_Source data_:
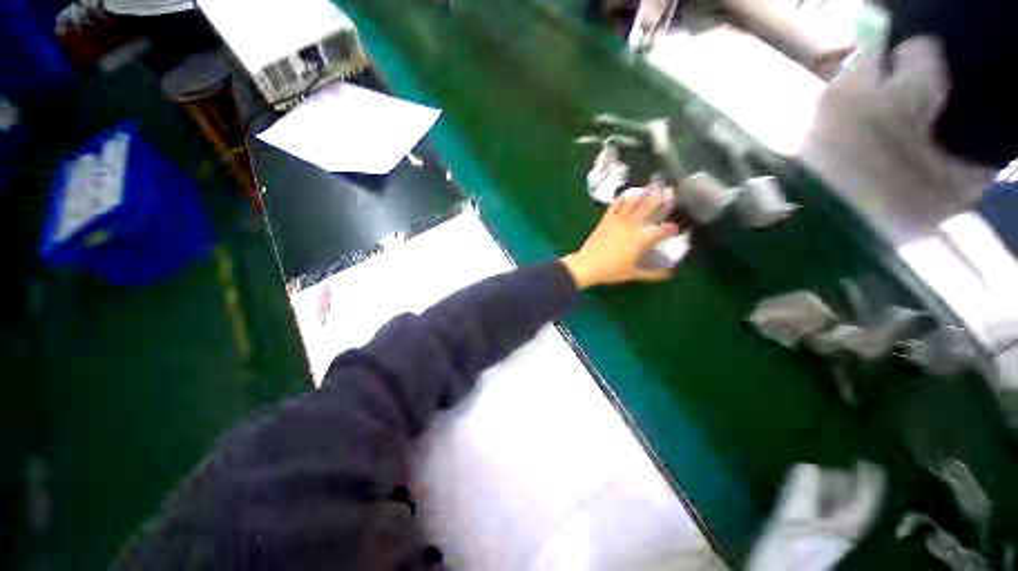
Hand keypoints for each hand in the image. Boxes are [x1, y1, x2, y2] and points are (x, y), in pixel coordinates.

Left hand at [562, 188, 679, 289]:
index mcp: (643, 239)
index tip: (677, 228)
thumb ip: (654, 273)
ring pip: (634, 203)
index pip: (663, 229)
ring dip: (645, 193)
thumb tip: (671, 273)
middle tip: (671, 189)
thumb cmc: (612, 271)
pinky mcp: (606, 220)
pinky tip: (628, 193)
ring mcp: (619, 220)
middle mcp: (633, 225)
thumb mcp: (634, 274)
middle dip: (662, 198)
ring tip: (654, 184)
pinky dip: (623, 198)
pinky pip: (615, 205)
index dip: (672, 228)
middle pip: (650, 208)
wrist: (587, 265)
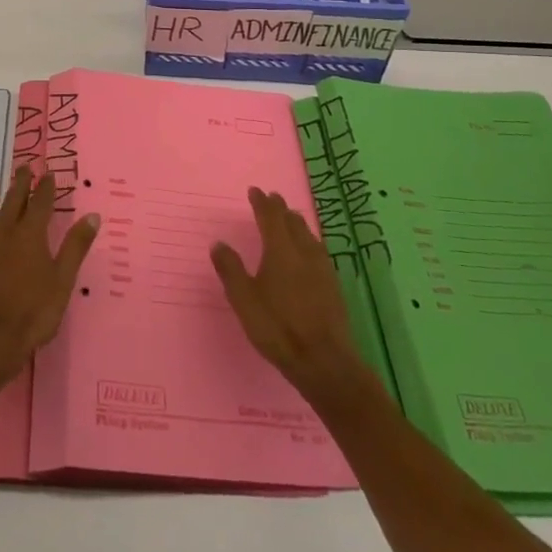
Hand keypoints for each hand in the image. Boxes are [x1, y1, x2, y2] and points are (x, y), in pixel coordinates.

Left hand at [0, 165, 99, 389]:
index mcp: (30, 236)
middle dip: (20, 183)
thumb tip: (92, 216)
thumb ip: (76, 247)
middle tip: (23, 167)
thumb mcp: (62, 282)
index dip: (46, 188)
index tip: (49, 174)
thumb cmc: (32, 314)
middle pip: (12, 201)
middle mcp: (4, 233)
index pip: (41, 204)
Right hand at [212, 187, 370, 407]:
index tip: (255, 191)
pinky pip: (318, 250)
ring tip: (290, 218)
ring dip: (296, 223)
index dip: (262, 202)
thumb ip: (230, 269)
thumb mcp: (244, 300)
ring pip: (309, 235)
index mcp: (280, 251)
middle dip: (280, 208)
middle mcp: (303, 252)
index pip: (270, 217)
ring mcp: (322, 268)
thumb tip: (219, 243)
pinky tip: (309, 251)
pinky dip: (308, 241)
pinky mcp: (333, 285)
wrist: (325, 361)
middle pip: (293, 222)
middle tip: (272, 199)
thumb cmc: (278, 328)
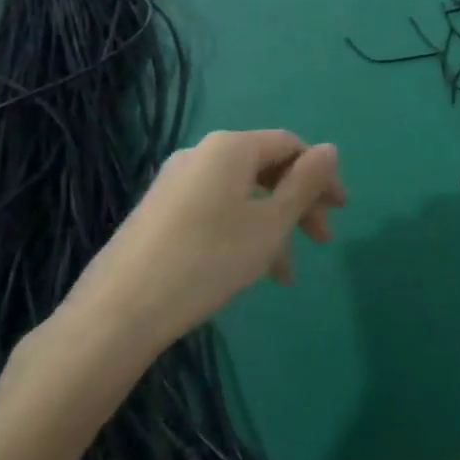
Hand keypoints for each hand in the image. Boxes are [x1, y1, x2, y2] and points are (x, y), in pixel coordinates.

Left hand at [61, 130, 345, 355]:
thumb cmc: (208, 260)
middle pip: (266, 169)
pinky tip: (248, 271)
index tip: (340, 211)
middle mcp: (201, 154)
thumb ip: (305, 184)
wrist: (118, 313)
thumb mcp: (270, 224)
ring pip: (242, 196)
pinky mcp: (159, 212)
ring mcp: (175, 183)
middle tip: (322, 241)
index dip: (321, 175)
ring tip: (284, 275)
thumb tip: (329, 150)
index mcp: (231, 148)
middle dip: (299, 204)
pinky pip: (216, 210)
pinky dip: (242, 232)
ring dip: (272, 227)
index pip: (290, 145)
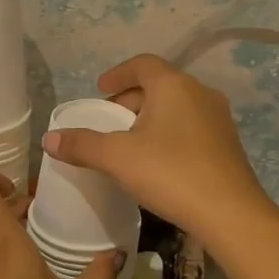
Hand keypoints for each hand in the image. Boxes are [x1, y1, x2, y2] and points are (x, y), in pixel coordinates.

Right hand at [41, 54, 272, 245]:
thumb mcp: (117, 158)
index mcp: (173, 86)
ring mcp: (218, 119)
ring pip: (176, 107)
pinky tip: (158, 160)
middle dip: (131, 99)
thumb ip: (81, 145)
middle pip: (159, 85)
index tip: (100, 89)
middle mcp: (200, 93)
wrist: (230, 214)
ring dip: (150, 117)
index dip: (118, 74)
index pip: (142, 64)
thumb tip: (48, 139)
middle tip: (109, 120)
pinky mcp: (227, 145)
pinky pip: (190, 127)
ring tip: (129, 141)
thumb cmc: (170, 173)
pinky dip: (169, 133)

_TRY IT_: Apart from the pictures, every line above must be repeated exactly.

_ANSWER TO THE PROBLEM_:
Hand keypoints for each hand in the image. Boxes are [x1, y1, x2, y2] and points are (x, y), in pixel coordinates.

Left hand at [562, 188, 679, 289]:
index mcp: (643, 239)
index tip: (677, 228)
thumb ip: (654, 273)
ring pip: (634, 203)
index pip: (663, 229)
ring dip: (645, 193)
thumb tip: (671, 273)
middle tip: (671, 189)
thumb cmc: (612, 271)
pinky mcp: (606, 220)
pinky tip: (628, 193)
ring mcp: (619, 220)
middle mcp: (633, 225)
thumb mcp: (634, 274)
middle dip: (662, 198)
ring tip: (654, 184)
pinky dip: (623, 198)
pinky pip: (615, 205)
index dip: (672, 228)
middle pip: (650, 208)
wrist: (587, 265)
Hand keypoints for each hand in the image. Boxes are [x1, y1, x2, y2] and points are (x, y), in pixel coordinates.

Left hand at [0, 165, 99, 389]:
index mcp: (30, 236)
middle dip: (20, 183)
thumb tip: (92, 216)
thumb ip: (76, 247)
middle tip: (23, 167)
thumb mcp: (62, 282)
index dip: (46, 188)
index tip: (49, 174)
thumb cmc: (32, 314)
middle pip: (12, 201)
middle mcp: (4, 233)
index pip: (41, 204)
Right hand at [212, 187, 370, 407]:
index tip: (255, 191)
pinky pip: (318, 250)
ring tip: (290, 218)
ring dip: (296, 223)
index dip: (262, 202)
thumb ip: (230, 269)
thumb mcp: (244, 300)
ring pip: (309, 235)
index mcp: (280, 251)
middle dip: (280, 208)
middle mcp: (303, 252)
index pip: (270, 217)
ring mcp: (322, 268)
thumb tip: (219, 243)
pinky tip: (309, 251)
pinky dip: (308, 241)
pinky mcp: (333, 285)
wrist: (325, 361)
middle pip: (293, 222)
middle tip: (272, 199)
thumb cmc: (278, 328)
Hand keypoints for each hand in the image. Boxes are [x1, y1, x2, y2] and points are (x, y), in pixel coordinates.

Left hand at [61, 130, 345, 355]:
thumb cmc: (208, 260)
middle pip: (266, 169)
pinky tip: (248, 271)
index tip: (340, 211)
middle mcp: (201, 154)
thumb ip: (305, 184)
wrist: (118, 313)
thumb mcp: (270, 224)
ring pip: (242, 196)
pinky mcp: (159, 212)
ring mcp: (175, 183)
middle tip: (322, 241)
index dip: (321, 175)
ring tip: (284, 275)
thumb tip: (329, 150)
index mcp: (231, 148)
middle dip: (299, 204)
pinky pip: (216, 210)
pinky dip: (242, 232)
ring dip: (272, 227)
index pip: (290, 145)
Hand keypoints for each hand in the image. Boxes are [x1, y1, x2, y2] and points are (x, y), in pixel coordinates.

Right hand at [41, 54, 272, 245]:
thumb mcp: (117, 158)
index mcp: (173, 86)
ring mcp: (218, 119)
ring pip: (176, 107)
pinky tip: (158, 160)
middle dip: (131, 99)
thumb ip: (81, 145)
middle pip: (159, 85)
index tip: (100, 89)
middle mcp: (200, 93)
wrist: (230, 214)
ring dip: (150, 117)
index dip: (118, 74)
index pip: (142, 64)
thumb tip: (48, 139)
middle tip: (109, 120)
pinky mcp: (227, 145)
pinky pip: (190, 127)
ring tip: (129, 141)
thumb cmc: (170, 173)
pinky dip: (169, 133)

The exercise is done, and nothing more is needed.